Gesprächsgesuche an die drei parlamentarischen Kommissionen für Gesundheit und soziale Sicherheit, für Justiz und für Familie, Jugend und Chancengleichheit werden abgewiesen. Im Sommer 2010 hebt der Staatsrat (Conseil d’état)7 in seiner Stellungnahme als Hauptkritik am Entwurf des Kollektivs die Nichtbeachtung des Selbstbestimmungsrechts der Frauen hervor. Die Beratende Menschenrechtskommission urteilt ähnlich.8  Konservative Gruppen und die Kirche behaupten ihre Pro-Life-Position. Bei der Kundgebung des Si-je-veux-Kollektivs am 23. November 2011 anlässlich der Abstimmung im Parlament kommt es gar zu einer Gegendemonstration einer belgischen Pro-Life-Bewegung, die Pappsärge für abgetriebene Kinder aufstellt.9

Die Reform, die 2012 in Kraft tritt, kann in der Praxis wohl als Verbesserung im Vergleich zum Gesetz von 1978 beurteilt werden, trägt aber noch deutlich die Handschrift der Christlich-Sozialen Volkspartei (CSV). Vor allem: Die zwingende zweite Beratung bleibt bestehen. 

2013 finden Nationalwahlen statt. Die neuen Regierungsparteien, die liberale Demokratische Partei (DP) und Déi Gréng (Die Grünen) hatten den bevormundenden Ansatz der Reform von 2010/12 schon immer abgelehnt und machen sich nun mit der Unterstützung der Sozialisten (LSAP) an die Reform der Reform.
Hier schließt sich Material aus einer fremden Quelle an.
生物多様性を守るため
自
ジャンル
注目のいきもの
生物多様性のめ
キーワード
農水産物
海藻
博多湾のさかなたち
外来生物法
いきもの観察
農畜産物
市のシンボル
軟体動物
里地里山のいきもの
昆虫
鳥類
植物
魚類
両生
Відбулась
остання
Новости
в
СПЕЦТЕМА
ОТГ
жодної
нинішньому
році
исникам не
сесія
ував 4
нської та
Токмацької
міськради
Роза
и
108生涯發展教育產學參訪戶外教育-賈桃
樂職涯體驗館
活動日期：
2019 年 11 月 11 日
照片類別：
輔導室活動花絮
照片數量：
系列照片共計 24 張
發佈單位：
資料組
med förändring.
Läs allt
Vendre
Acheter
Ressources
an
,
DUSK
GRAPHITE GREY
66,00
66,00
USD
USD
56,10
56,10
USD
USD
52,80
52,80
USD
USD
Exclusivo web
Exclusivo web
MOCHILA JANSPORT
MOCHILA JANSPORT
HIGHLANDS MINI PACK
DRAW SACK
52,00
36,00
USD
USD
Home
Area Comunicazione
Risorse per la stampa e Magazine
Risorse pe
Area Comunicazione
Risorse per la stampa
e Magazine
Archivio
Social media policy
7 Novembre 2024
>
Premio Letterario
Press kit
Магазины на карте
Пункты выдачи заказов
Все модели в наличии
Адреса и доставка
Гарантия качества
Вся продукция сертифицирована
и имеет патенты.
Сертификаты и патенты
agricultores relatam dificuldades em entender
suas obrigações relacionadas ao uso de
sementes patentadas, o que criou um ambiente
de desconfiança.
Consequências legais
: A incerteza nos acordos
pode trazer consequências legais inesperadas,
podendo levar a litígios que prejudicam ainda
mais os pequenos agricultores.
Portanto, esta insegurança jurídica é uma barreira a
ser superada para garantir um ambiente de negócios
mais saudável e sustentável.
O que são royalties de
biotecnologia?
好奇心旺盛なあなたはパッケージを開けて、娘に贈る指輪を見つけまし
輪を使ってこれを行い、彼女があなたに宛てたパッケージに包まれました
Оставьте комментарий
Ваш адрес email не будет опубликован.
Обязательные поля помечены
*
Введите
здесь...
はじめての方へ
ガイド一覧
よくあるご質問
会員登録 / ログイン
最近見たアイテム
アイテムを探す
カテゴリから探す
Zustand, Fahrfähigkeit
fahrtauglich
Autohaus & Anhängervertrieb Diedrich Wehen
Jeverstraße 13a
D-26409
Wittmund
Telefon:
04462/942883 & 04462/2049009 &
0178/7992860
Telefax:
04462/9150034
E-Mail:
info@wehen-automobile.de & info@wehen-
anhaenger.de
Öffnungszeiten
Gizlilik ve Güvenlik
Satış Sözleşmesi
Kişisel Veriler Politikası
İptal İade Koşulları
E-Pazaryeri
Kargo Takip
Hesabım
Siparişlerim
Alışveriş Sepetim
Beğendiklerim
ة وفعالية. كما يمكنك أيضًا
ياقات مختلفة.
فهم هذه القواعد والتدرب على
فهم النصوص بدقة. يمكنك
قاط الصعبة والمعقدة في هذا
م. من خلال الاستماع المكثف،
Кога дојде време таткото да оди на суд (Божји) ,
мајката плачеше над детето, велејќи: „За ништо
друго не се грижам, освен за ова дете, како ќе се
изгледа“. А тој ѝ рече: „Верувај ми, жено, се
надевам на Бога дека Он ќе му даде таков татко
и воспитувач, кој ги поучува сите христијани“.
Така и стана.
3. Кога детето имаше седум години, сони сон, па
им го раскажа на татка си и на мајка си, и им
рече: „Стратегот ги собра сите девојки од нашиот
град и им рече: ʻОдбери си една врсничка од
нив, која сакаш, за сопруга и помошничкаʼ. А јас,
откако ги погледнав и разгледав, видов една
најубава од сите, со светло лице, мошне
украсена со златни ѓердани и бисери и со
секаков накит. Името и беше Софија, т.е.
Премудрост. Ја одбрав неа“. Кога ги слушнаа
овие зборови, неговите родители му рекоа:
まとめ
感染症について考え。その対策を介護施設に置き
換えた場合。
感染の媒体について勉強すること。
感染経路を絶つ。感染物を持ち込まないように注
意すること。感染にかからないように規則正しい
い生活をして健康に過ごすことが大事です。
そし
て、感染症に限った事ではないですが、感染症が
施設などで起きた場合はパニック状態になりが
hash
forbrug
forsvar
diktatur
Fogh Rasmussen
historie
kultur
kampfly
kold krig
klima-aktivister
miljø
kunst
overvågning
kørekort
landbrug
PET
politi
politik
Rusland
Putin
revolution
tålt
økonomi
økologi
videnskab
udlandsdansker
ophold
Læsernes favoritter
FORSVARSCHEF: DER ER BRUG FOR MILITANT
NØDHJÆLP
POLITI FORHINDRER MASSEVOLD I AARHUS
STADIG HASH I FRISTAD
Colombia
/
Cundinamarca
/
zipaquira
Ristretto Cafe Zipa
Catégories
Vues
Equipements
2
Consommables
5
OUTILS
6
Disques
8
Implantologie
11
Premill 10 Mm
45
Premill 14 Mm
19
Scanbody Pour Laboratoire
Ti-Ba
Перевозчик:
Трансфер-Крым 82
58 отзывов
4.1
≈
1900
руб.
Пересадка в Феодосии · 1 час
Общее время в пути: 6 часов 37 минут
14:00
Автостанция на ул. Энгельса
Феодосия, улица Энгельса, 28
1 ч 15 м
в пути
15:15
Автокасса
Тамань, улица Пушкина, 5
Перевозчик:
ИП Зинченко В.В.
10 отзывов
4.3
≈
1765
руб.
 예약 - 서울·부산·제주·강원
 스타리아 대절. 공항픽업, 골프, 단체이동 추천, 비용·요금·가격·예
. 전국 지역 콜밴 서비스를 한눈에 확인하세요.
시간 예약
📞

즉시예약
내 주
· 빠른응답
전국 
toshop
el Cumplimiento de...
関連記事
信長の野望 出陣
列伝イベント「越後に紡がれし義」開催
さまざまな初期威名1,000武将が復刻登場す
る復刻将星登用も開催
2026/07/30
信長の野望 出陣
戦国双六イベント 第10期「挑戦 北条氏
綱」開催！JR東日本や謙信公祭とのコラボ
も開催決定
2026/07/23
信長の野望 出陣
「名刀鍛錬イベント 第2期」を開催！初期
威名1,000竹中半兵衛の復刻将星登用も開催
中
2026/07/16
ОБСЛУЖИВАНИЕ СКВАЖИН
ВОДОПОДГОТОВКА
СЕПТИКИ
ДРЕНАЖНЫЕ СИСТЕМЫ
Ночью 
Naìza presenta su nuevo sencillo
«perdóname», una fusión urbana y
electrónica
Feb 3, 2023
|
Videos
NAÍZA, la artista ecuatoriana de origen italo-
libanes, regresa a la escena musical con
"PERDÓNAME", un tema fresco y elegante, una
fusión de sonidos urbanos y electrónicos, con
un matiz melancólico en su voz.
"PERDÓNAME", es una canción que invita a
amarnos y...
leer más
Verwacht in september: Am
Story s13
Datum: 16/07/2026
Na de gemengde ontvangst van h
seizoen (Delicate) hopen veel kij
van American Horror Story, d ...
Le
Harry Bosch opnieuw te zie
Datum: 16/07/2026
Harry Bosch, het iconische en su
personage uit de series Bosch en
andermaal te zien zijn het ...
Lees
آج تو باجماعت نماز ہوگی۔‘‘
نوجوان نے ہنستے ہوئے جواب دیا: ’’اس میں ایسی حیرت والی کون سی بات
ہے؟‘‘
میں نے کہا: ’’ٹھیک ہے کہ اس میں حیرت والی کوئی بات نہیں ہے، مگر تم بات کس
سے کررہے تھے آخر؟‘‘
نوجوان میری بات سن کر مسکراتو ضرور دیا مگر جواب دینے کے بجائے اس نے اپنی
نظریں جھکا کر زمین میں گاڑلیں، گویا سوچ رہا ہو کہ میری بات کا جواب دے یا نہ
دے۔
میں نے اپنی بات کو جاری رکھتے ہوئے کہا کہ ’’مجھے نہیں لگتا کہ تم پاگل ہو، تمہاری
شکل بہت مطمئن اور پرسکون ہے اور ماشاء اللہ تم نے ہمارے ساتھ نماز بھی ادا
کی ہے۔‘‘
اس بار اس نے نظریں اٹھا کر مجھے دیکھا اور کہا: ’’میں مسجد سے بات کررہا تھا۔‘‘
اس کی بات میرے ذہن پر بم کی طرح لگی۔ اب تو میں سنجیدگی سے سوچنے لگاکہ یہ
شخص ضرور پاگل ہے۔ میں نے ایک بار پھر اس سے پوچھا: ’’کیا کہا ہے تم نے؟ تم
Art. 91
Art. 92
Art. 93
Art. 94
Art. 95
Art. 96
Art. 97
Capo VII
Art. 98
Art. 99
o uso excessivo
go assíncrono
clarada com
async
Das neue Gesetz (verabschiedet am 2. Dezember 2013) trägt dem Selbstbestimmungsrecht weitreichend Rechnung: Eine Abtreibung ist während der ersten zwölf Schwangerschaftswochen erlaubt. Ist dieser Zeitpunkt überschritten, bleibt sie allerdings strafbar. Die zweite obligatorische Beratung wurde aus dem Gesetz gestrichen. Der Schwangerschaftsabbruch ist jetzt ein Bestandteil der Gesundheitspolitik, ein Abbruch wird von nun an von der Gesundheitskasse getragen. 

Sind alle Ziele erreicht?

Bevor das Kollektiv Si je veux daraufhin seine vierjährigen Aktivitäten einstellt, signalisieren die Aktivist*innen noch einmal die Bereitschaft, jederzeit wieder für das Selbstbestimmungsrecht der Frauen* auf die Straße zu gehen. Und sie mahnen, die noch immer bestehenden Baustellen und Fragen nicht zu vergessen:10

  • Gibt es genügend kompetente Zentren und Ärztinnen, die Abtreibungen – zum besten Wohle der Frauen praktizieren?
  • Wird genug für Aufklärung und Verhütung getan?
  • Sind die Errungenschaften tatsächlich sicher? Konservativen und kirchlichen Kreisen ist die Reform noch immer ein Dorn im Auge und auch die Pro -Life-Bewegung ist immer noch aktiv.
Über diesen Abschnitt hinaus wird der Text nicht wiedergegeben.